-- start Data in this exercise --

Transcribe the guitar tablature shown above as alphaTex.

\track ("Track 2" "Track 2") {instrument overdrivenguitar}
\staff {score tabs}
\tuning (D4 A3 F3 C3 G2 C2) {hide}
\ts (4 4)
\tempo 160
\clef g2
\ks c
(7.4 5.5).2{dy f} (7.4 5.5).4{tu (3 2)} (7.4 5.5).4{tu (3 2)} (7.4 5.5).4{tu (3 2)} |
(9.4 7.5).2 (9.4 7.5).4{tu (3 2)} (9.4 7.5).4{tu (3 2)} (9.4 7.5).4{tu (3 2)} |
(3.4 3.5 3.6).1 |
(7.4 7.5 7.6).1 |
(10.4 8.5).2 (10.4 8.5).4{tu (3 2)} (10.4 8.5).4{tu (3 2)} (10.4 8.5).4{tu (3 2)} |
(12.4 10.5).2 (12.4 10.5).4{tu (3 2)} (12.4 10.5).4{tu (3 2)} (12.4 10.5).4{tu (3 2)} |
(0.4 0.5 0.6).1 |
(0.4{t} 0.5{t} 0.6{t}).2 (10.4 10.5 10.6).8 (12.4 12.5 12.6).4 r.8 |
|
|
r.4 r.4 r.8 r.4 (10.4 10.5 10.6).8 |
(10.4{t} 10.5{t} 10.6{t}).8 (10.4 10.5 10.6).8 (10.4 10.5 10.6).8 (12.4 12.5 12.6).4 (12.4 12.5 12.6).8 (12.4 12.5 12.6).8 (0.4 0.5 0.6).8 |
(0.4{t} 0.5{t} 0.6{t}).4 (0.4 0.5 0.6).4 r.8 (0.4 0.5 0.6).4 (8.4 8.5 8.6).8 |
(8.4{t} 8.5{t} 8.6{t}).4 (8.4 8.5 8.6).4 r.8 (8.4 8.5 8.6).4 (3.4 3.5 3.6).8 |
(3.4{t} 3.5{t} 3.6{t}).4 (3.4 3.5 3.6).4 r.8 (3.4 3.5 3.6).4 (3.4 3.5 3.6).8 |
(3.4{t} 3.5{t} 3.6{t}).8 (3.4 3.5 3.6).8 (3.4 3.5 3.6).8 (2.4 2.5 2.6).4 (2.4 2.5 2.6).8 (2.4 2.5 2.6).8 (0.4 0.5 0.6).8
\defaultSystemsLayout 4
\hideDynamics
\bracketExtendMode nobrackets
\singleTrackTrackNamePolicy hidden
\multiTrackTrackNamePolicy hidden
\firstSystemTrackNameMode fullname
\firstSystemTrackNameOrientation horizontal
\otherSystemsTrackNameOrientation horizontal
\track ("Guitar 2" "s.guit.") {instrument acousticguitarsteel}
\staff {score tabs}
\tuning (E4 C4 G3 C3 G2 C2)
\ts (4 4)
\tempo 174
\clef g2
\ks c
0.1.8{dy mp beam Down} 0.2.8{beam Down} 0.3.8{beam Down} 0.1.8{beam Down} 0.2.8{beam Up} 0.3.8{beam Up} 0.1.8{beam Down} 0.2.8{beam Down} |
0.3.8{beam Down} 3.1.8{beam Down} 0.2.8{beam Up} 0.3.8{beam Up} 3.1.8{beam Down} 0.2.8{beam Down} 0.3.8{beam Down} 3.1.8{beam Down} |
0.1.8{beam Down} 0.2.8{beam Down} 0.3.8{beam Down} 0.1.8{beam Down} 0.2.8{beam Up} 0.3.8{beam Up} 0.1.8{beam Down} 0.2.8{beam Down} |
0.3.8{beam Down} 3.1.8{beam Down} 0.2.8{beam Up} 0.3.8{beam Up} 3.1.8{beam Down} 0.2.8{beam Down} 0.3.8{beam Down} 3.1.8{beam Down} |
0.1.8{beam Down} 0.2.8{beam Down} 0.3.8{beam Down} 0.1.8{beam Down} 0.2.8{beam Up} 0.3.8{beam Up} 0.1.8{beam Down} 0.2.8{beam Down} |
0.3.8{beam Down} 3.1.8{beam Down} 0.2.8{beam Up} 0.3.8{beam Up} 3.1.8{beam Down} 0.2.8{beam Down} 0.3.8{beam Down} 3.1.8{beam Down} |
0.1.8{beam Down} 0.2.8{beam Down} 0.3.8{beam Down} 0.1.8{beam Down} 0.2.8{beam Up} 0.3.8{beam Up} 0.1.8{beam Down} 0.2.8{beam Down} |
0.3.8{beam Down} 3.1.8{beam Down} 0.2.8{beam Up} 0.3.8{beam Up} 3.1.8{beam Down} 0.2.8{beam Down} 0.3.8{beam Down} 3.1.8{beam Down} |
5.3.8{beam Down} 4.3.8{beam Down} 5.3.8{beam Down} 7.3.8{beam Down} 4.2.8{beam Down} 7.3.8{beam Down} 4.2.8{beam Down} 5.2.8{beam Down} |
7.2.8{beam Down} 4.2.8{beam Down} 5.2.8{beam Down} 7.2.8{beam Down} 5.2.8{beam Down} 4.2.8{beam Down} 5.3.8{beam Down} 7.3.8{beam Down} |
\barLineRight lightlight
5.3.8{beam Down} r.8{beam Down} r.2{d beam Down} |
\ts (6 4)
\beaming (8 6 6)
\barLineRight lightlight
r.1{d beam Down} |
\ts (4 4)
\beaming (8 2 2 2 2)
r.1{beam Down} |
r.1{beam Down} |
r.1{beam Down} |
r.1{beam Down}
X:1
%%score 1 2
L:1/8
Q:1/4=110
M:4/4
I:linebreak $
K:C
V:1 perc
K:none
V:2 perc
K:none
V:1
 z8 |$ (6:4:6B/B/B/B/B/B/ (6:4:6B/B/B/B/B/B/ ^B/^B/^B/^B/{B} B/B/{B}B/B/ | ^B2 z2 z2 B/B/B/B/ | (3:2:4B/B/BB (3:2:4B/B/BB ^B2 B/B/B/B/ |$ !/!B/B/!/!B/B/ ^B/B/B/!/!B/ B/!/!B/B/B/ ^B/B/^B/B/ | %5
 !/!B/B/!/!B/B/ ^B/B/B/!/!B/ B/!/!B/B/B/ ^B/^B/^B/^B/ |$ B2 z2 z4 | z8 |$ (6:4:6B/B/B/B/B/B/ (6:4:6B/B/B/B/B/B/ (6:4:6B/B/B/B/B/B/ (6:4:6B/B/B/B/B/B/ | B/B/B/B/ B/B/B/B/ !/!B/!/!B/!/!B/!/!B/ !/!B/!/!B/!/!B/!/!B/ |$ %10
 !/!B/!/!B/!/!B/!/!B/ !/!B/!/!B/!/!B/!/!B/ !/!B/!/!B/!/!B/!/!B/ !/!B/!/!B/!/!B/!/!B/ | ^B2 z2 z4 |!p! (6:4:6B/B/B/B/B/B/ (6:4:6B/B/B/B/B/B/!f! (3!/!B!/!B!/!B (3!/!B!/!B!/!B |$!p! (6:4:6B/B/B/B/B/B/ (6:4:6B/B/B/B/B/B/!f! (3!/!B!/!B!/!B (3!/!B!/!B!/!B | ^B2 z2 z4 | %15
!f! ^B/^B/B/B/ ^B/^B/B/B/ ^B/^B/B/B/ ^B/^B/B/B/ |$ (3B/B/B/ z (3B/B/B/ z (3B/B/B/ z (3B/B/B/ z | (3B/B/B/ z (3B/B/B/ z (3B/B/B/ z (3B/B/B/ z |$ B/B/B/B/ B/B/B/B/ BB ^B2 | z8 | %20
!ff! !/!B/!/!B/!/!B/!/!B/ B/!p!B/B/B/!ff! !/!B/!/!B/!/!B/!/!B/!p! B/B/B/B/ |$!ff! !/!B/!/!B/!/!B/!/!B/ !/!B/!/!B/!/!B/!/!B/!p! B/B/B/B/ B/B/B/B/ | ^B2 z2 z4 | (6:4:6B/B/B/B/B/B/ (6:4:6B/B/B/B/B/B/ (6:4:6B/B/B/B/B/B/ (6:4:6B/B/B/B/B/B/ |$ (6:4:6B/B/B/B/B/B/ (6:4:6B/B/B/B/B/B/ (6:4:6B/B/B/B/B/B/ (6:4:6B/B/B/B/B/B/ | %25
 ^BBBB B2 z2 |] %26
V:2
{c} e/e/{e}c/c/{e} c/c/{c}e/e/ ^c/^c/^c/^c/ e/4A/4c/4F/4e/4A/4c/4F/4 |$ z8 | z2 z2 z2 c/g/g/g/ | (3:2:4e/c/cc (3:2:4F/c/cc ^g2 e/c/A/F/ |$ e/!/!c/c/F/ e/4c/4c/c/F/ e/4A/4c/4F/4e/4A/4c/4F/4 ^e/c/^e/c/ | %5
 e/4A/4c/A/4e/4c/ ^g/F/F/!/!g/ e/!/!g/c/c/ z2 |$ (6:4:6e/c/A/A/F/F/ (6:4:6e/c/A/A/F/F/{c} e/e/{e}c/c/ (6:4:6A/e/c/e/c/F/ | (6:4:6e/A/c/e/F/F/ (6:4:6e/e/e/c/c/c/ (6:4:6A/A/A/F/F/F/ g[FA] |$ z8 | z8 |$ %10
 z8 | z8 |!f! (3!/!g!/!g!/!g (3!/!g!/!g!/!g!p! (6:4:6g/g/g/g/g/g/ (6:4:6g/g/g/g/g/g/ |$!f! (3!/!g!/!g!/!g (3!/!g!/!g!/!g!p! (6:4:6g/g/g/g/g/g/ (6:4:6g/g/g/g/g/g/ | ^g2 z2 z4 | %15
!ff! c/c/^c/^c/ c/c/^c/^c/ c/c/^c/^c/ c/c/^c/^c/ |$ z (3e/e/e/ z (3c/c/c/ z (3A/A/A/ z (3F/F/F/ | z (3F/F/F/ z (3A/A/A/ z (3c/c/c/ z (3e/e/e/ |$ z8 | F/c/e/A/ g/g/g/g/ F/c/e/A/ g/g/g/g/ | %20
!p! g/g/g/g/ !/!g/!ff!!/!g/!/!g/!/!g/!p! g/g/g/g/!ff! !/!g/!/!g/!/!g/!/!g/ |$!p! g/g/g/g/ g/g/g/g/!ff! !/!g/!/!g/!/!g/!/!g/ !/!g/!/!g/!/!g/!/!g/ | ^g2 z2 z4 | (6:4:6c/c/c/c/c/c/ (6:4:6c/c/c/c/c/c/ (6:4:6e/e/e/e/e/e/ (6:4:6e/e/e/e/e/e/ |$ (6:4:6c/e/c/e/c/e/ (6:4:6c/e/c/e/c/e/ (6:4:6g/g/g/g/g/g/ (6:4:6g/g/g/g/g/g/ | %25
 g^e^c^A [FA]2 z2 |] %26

-- end Data in this exercise --

Required work
Count the lines in the records above that contain the string "tuning", treating case as significant, and give only the number.

Response to this exercise
2